Avant de terminer cette critique, je voudrais revenir sur le personnage si détestable de Bryce, qu’on nous a peint au cours des deux dernières saisons. Comment croire qu’un tel personnage puisse changer, surtout au vu de son comportement, sans remords ni regrets, auquel nous avons pu assister lors du procès ? Avait-il besoin de plus de temps pour comprendre ses erreurs ? Mais comment peut-on seulement agir comme il a agit ? Difficile de répondre si vous n’êtes pas vous-même un psychopathe, j’en conviens. Et pourtant, on voit un Bryce qui lutte contre ses démons, qui essaie de s’améliorer. Mais pourquoi ? C’est LA question de cette saison selon moi. Il est seul, il n’a plus personnes, tout le monde le déteste, que ce soit dans son ancien ou son nouveau lycée. Il n’a plus aucun pouvoir. Il est seul, son père l’a rejeté. Il n’a plus que sa mère, et du temps pour penser.
On assiste donc à des changements chez ce personnage, au point d’éprouver de l’empathie ! On le voit essayer d’aider, on le voit tendre la main, on le voit suivre une thérapie, on le voit pleurer, demander pardon. C’est donc à vous de voir maintenant. Les gens peuvent-ils réellement changer ? Quelles sont les réelles motivations d’un tel changement ? La prise de conscience est-elle réelle ? Un monstre reste-t-il un monstre ? Que valent les secondes chances ? Beaucoup de questions restent donc en suspend, ici. En revanche, l’impardonnable ne semble pas pouvoir être pardonné.

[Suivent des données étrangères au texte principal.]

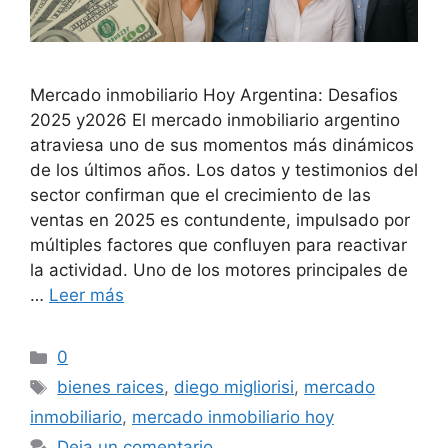
Mercado inmobiliario Hoy Argentina: Desafios
2025 y2026 El mercado inmobiliario argentino
atraviesa uno de sus momentos más dinámicos
de los últimos años. Los datos y testimonios del
sector confirman que el crecimiento de las
ventas en 2025 es contundente, impulsado por
múltiples factores que confluyen para reactivar
la actividad. Uno de los motores principales de
…
Leer más
Categorías
0
Etiquetas
bienes raices
,
diego migliorisi
,
mercado
inmobiliario
,
mercado inmobiliario hoy
Deja un comentario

« I’m so, so proud of you »
13 Reasons Why est une série choquante, depuis le tout début. Mais une série choquante dans le bon sens du terme. Si bien que j’ai été déçue d’apprendre la suppression de la scène de suicide d’Hannah. Les Politiquement Corrects ont encore remporté une bataille. Les sujets abordés ne sont jamais simples, mais toujours dans le respect des victimes, des vraies victimes. Je ne peux donc que vous recommander cette troisième saison, et la série en entier si jamais vous n’avez pas encore commencé. Pour finir, terminons comme chaque épisode : si vous avez besoin d’aide, n’hésitez pas à parler à une personne de confiance ou à appeler S.O.S amitié ou tout autre organisme compétent.